Are you sure the pods are actually getting restarted correctly?

What do you mean by that? Everything starts with a rolling restart where -sts-2 gets restarted, but followed too quickly by -sts-1. I can assure you that only a few seconds have passed between these restarts.

What is preventing the pod from restarting once cassandra container has died? One of the containers is still alive after cassandra container was killed, was it medusa or busybox (jmx-credentials) ?

Could be medusa indeed, it is deployed on this cluster.

burmanm commented 2 years ago

What do you mean by that? Everything starts with a rolling restart where -sts-2 gets restarted, but followed too quickly by -sts-1. I can assure you that only a few seconds have passed between these restarts.
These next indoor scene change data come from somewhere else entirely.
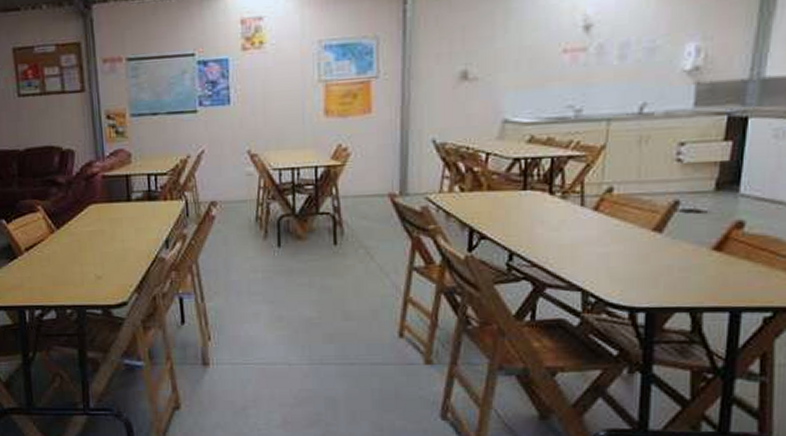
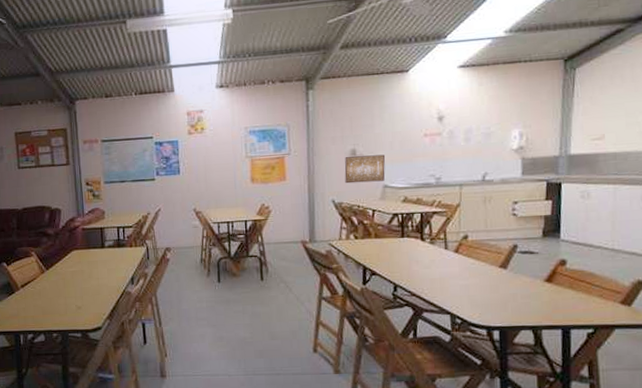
wall art: none [451,77,508,118] -> present [344,154,386,184]

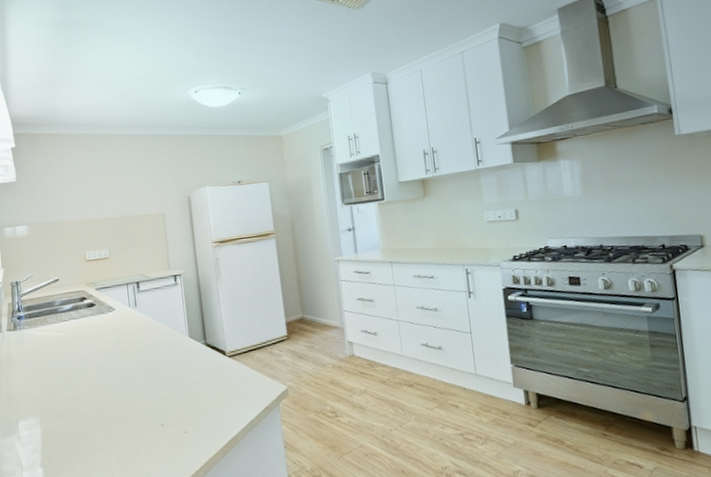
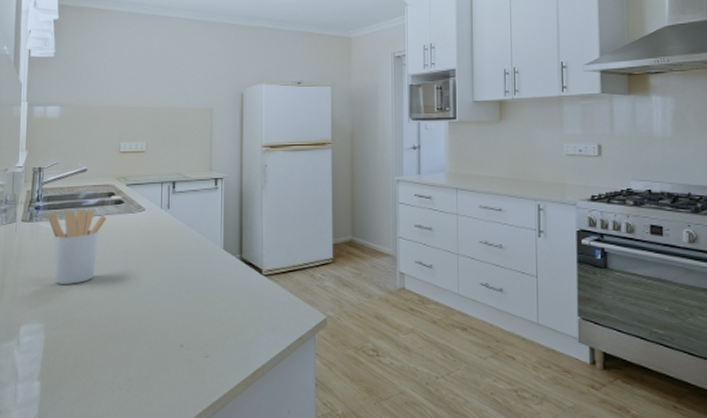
utensil holder: none [30,314,82,383] -> present [48,210,106,284]

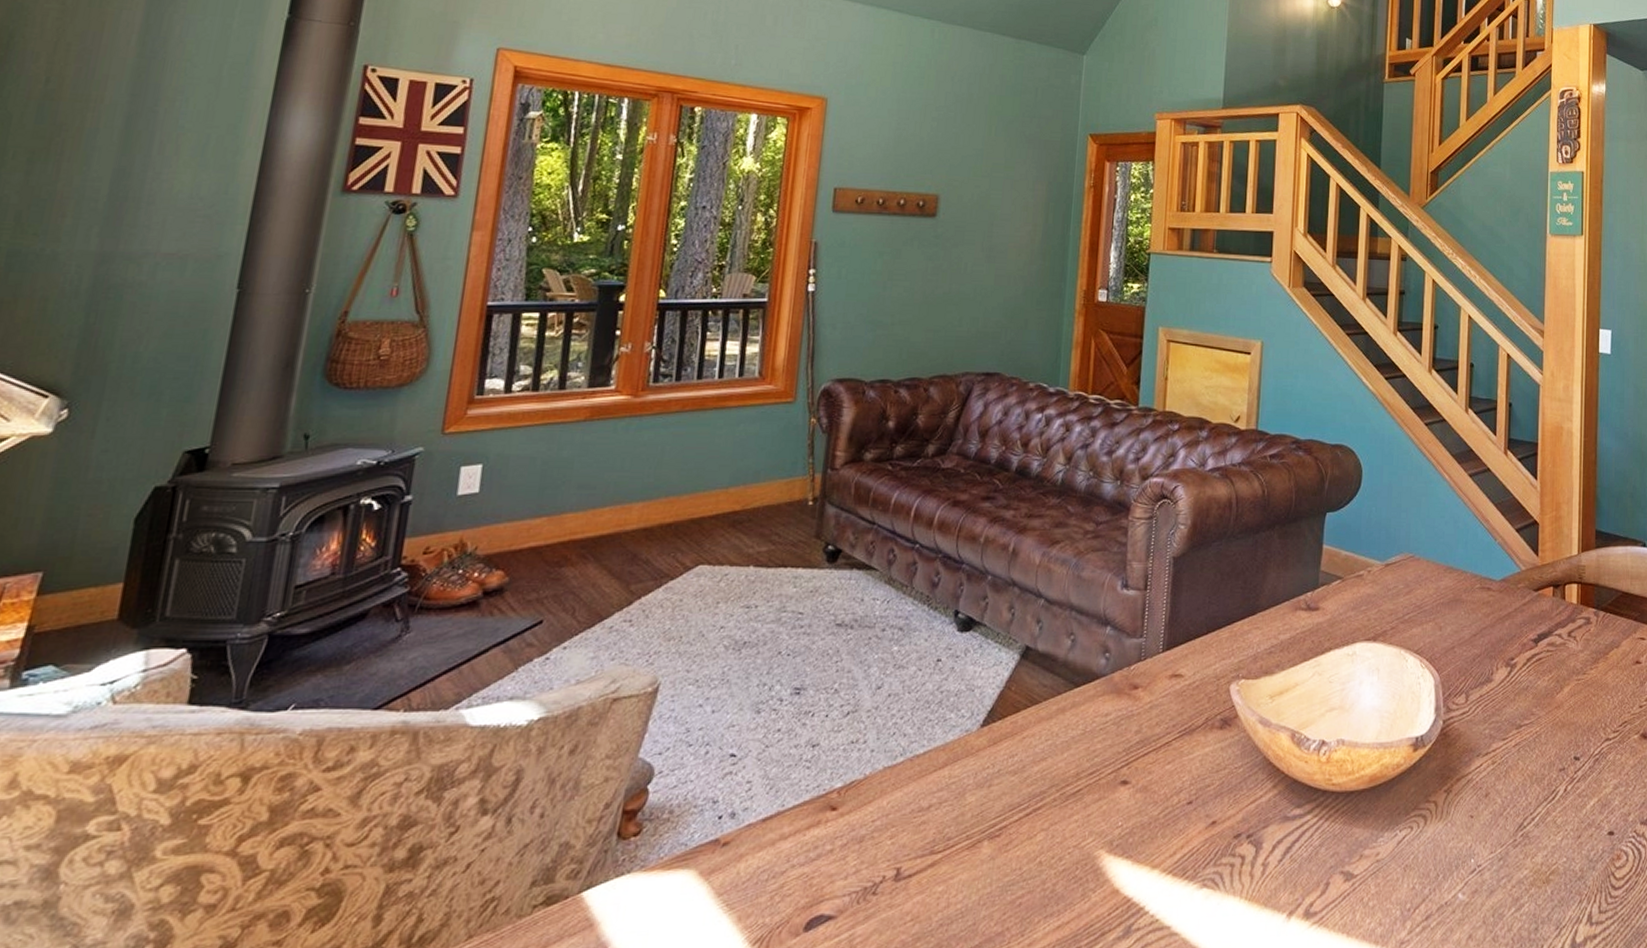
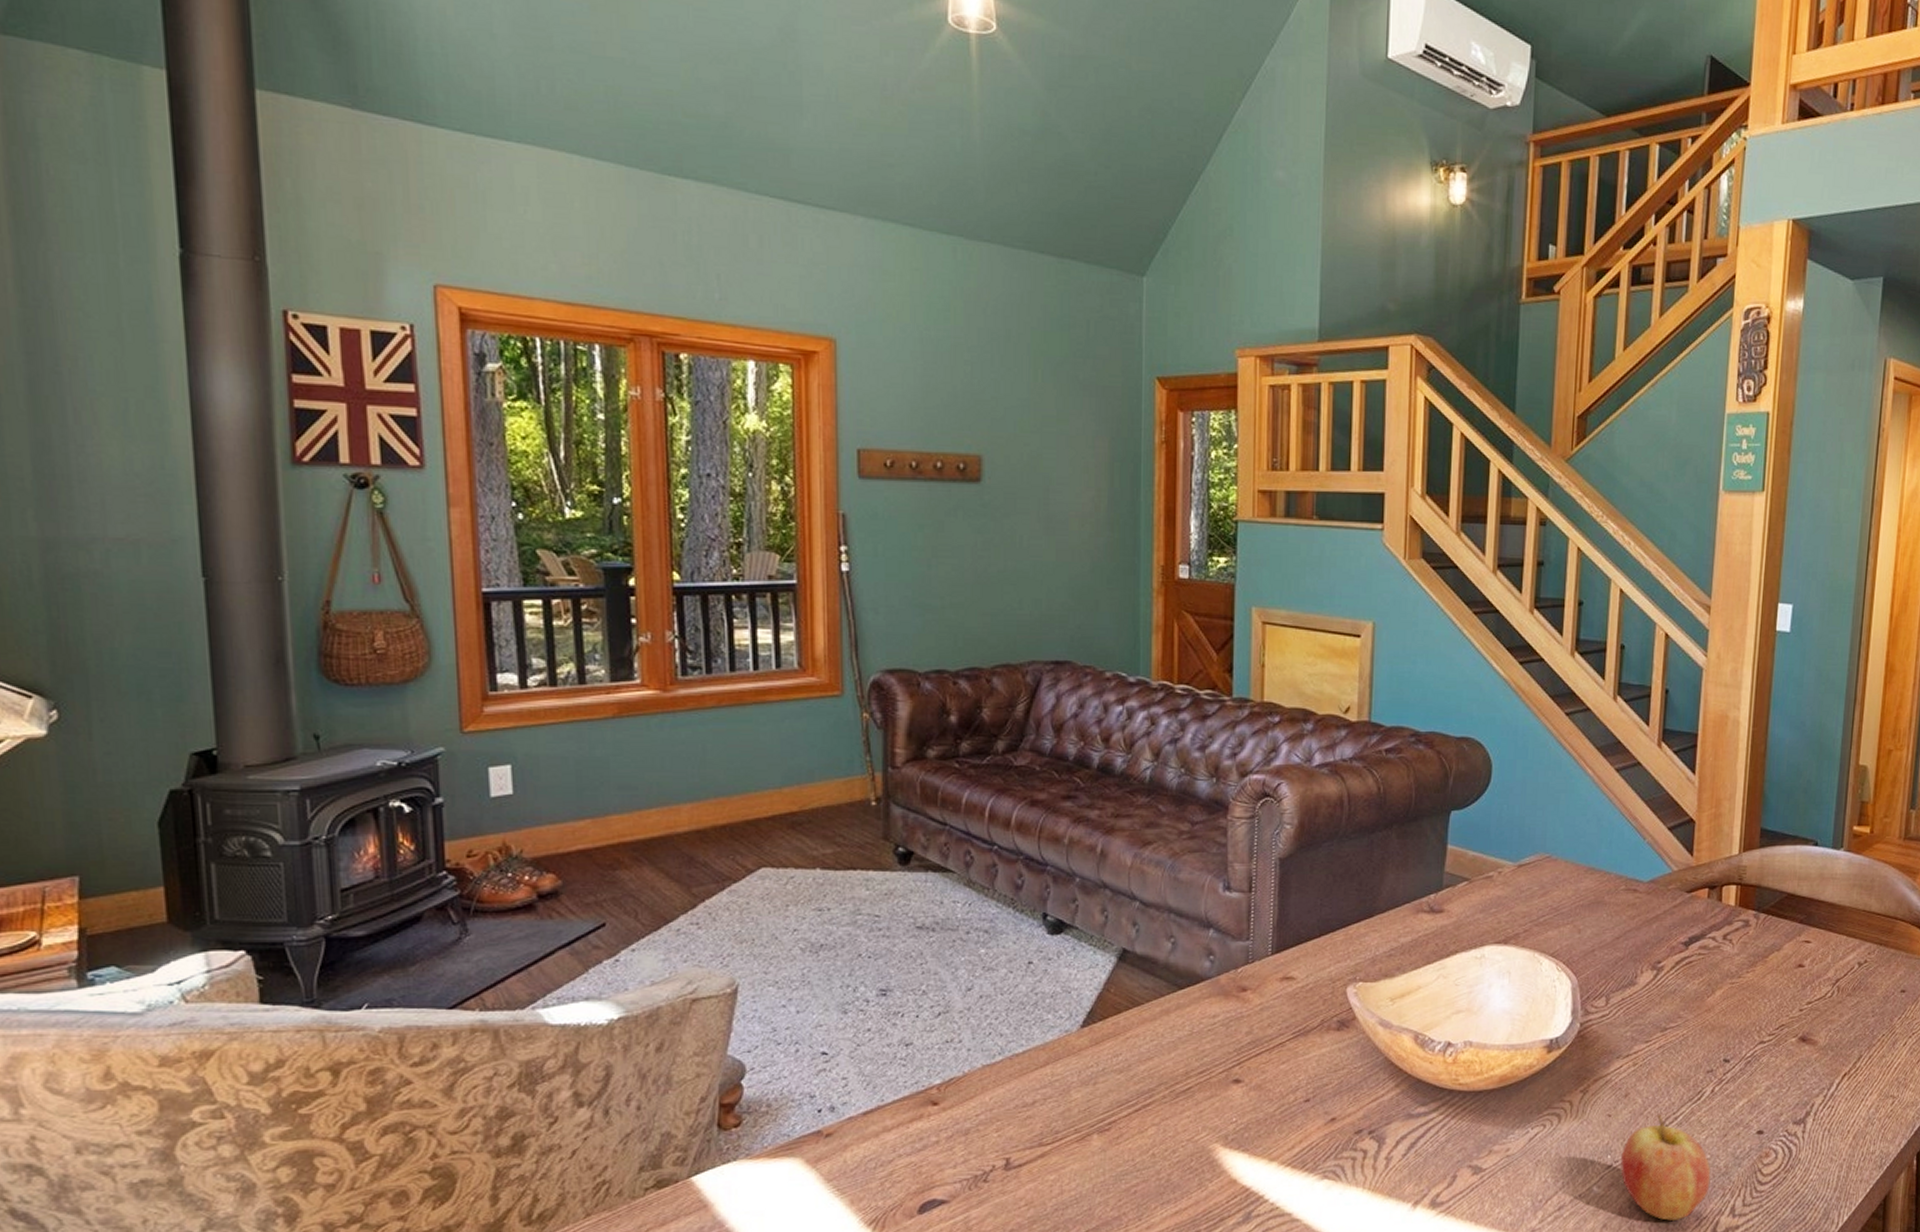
fruit: none [1482,814,1568,931] -> present [1619,1114,1711,1222]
That's not what the logs you pasted said. It does not say anything about restarting -sts-1, it's not the rolling restart process that caused the -sts-1 to be restarted in this case.

It is triggering this code for -sts-1: https://github.com/k8ssandra/cass-operator/blob/fd79c991396ec80546786e28a8a8697e21cd886d/pkg/reconciliation/reconcile_racks.go#L1284

And that means Kubernetes has reported the -sts-1 has had cassandra container dead for 10 minutes. The actual rolling restart logs another line, which is not where your logs are pointing at (indicating that either that pod was never restarted by cass-operator or that the log is not the entire log, but a snippet telling incomplete story).

"Restarting Cassandra for pod %s", pod.Name is an event it would create when rolling restart process is triggered. But we only see that for -sts-2 in the logs, -sts-1 and -sts-0 were never part of that process in that log.